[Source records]
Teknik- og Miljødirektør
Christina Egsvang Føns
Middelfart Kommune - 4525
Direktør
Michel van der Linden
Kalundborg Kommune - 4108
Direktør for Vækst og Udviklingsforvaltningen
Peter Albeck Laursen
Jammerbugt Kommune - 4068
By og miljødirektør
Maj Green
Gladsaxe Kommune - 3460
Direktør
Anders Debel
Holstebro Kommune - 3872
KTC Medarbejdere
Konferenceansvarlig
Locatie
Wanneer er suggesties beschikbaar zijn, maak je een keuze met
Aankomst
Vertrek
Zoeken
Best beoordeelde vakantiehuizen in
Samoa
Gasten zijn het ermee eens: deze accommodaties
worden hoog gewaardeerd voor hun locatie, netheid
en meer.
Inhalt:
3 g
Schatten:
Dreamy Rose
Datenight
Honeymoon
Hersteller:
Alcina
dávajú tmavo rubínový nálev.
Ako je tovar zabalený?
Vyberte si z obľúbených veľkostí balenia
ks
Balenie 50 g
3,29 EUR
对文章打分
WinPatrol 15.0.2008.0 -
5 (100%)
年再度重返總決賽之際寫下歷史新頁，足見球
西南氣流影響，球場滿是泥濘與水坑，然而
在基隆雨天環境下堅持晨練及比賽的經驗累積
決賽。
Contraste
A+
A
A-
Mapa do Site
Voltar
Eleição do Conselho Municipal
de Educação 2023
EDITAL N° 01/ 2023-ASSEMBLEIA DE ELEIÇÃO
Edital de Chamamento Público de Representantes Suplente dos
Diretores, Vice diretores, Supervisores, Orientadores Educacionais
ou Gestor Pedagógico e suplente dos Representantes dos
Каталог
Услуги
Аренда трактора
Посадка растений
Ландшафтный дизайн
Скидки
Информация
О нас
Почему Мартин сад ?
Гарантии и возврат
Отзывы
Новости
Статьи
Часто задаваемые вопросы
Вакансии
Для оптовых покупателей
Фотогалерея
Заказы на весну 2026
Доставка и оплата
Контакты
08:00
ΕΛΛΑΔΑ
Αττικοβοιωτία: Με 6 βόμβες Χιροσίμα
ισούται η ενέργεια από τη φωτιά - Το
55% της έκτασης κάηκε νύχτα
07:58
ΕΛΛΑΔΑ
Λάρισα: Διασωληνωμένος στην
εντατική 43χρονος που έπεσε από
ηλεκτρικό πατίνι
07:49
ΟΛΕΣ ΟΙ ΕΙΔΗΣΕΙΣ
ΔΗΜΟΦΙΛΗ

- **TASK TO COMPLETE**:
Copy out each line of the entries above that holds "Kommune".

- **TASK RESULT**:
Middelfart Kommune - 4525
Kalundborg Kommune - 4108
Jammerbugt Kommune - 4068
Gladsaxe Kommune - 3460
Holstebro Kommune - 3872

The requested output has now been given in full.